BEGIN Data for the task

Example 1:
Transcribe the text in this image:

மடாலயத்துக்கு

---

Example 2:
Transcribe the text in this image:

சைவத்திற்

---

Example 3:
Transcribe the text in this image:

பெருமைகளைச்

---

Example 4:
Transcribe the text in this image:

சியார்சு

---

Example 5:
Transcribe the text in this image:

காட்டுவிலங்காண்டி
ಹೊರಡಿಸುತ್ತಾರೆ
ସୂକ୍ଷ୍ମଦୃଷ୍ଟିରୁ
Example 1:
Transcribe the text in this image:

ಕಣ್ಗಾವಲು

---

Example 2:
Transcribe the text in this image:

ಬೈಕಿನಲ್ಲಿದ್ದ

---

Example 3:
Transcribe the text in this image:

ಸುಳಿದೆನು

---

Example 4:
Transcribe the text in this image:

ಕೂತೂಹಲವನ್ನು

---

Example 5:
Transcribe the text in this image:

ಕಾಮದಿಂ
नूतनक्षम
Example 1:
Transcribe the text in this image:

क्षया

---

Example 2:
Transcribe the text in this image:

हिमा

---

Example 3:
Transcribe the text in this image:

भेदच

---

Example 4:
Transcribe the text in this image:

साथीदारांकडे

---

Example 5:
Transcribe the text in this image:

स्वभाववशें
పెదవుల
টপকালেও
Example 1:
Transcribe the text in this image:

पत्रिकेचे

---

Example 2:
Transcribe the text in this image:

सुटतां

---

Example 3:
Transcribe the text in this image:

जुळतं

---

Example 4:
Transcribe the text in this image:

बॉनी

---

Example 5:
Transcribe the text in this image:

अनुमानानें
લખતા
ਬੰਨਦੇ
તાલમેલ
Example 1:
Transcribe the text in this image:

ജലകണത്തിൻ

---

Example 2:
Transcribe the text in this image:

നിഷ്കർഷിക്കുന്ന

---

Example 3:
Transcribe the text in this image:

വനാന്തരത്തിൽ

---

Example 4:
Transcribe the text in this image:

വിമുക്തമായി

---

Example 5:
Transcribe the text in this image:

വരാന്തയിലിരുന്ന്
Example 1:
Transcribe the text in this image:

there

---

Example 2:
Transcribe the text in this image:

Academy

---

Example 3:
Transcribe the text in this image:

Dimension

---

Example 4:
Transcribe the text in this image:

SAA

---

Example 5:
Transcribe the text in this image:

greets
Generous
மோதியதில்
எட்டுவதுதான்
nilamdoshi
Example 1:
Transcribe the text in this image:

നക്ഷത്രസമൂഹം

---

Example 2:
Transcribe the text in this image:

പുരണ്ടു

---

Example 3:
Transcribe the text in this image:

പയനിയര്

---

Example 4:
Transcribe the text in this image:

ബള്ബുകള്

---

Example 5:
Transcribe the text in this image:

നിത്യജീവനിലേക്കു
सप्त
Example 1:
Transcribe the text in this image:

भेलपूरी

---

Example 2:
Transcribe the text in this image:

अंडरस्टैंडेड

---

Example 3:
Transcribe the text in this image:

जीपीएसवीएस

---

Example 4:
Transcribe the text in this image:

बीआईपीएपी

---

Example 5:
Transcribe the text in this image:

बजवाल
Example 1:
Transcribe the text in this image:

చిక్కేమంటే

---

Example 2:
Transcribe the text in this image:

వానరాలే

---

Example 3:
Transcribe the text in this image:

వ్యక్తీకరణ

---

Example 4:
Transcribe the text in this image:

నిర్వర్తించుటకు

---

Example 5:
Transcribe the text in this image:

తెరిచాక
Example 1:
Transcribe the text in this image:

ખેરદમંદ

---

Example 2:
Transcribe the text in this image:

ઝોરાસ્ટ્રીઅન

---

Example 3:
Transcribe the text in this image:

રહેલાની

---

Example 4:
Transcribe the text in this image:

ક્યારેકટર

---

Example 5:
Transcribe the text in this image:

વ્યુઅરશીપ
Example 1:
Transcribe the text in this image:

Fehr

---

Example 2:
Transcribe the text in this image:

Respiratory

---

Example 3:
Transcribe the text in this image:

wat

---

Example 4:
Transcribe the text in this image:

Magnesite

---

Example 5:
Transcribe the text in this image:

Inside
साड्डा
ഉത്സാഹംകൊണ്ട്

END Data for the task

* _What is expected_:
The data are to be transcribed in full, exactly as given.

* _Answer to this task_:
Example 1:
Transcribe the text in this image:

மடாலயத்துக்கு

---

Example 2:
Transcribe the text in this image:

சைவத்திற்

---

Example 3:
Transcribe the text in this image:

பெருமைகளைச்

---

Example 4:
Transcribe the text in this image:

சியார்சு

---

Example 5:
Transcribe the text in this image:

காட்டுவிலங்காண்டி
ಹೊರಡಿಸುತ್ತಾರೆ
ସୂକ୍ଷ୍ମଦୃଷ୍ଟିରୁ
Example 1:
Transcribe the text in this image:

ಕಣ್ಗಾವಲು

---

Example 2:
Transcribe the text in this image:

ಬೈಕಿನಲ್ಲಿದ್ದ

---

Example 3:
Transcribe the text in this image:

ಸುಳಿದೆನು

---

Example 4:
Transcribe the text in this image:

ಕೂತೂಹಲವನ್ನು

---

Example 5:
Transcribe the text in this image:

ಕಾಮದಿಂ
नूतनक्षम
Example 1:
Transcribe the text in this image:

क्षया

---

Example 2:
Transcribe the text in this image:

हिमा

---

Example 3:
Transcribe the text in this image:

भेदच

---

Example 4:
Transcribe the text in this image:

साथीदारांकडे

---

Example 5:
Transcribe the text in this image:

स्वभाववशें
పెదవుల
টপকালেও
Example 1:
Transcribe the text in this image:

पत्रिकेचे

---

Example 2:
Transcribe the text in this image:

सुटतां

---

Example 3:
Transcribe the text in this image:

जुळतं

---

Example 4:
Transcribe the text in this image:

बॉनी

---

Example 5:
Transcribe the text in this image:

अनुमानानें
લખતા
ਬੰਨਦੇ
તાલમેલ
Example 1:
Transcribe the text in this image:

ജലകണത്തിൻ

---

Example 2:
Transcribe the text in this image:

നിഷ്കർഷിക്കുന്ന

---

Example 3:
Transcribe the text in this image:

വനാന്തരത്തിൽ

---

Example 4:
Transcribe the text in this image:

വിമുക്തമായി

---

Example 5:
Transcribe the text in this image:

വരാന്തയിലിരുന്ന്
Example 1:
Transcribe the text in this image:

there

---

Example 2:
Transcribe the text in this image:

Academy

---

Example 3:
Transcribe the text in this image:

Dimension

---

Example 4:
Transcribe the text in this image:

SAA

---

Example 5:
Transcribe the text in this image:

greets
Generous
மோதியதில்
எட்டுவதுதான்
nilamdoshi
Example 1:
Transcribe the text in this image:

നക്ഷത്രസമൂഹം

---

Example 2:
Transcribe the text in this image:

പുരണ്ടു

---

Example 3:
Transcribe the text in this image:

പയനിയര്

---

Example 4:
Transcribe the text in this image:

ബള്ബുകള്

---

Example 5:
Transcribe the text in this image:

നിത്യജീവനിലേക്കു
सप्त
Example 1:
Transcribe the text in this image:

भेलपूरी

---

Example 2:
Transcribe the text in this image:

अंडरस्टैंडेड

---

Example 3:
Transcribe the text in this image:

जीपीएसवीएस

---

Example 4:
Transcribe the text in this image:

बीआईपीएपी

---

Example 5:
Transcribe the text in this image:

बजवाल
Example 1:
Transcribe the text in this image:

చిక్కేమంటే

---

Example 2:
Transcribe the text in this image:

వానరాలే

---

Example 3:
Transcribe the text in this image:

వ్యక్తీకరణ

---

Example 4:
Transcribe the text in this image:

నిర్వర్తించుటకు

---

Example 5:
Transcribe the text in this image:

తెరిచాక
Example 1:
Transcribe the text in this image:

ખેરદમંદ

---

Example 2:
Transcribe the text in this image:

ઝોરાસ્ટ્રીઅન

---

Example 3:
Transcribe the text in this image:

રહેલાની

---

Example 4:
Transcribe the text in this image:

ક્યારેકટર

---

Example 5:
Transcribe the text in this image:

વ્યુઅરશીપ
Example 1:
Transcribe the text in this image:

Fehr

---

Example 2:
Transcribe the text in this image:

Respiratory

---

Example 3:
Transcribe the text in this image:

wat

---

Example 4:
Transcribe the text in this image:

Magnesite

---

Example 5:
Transcribe the text in this image:

Inside
साड्डा
ഉത്സാഹംകൊണ്ട്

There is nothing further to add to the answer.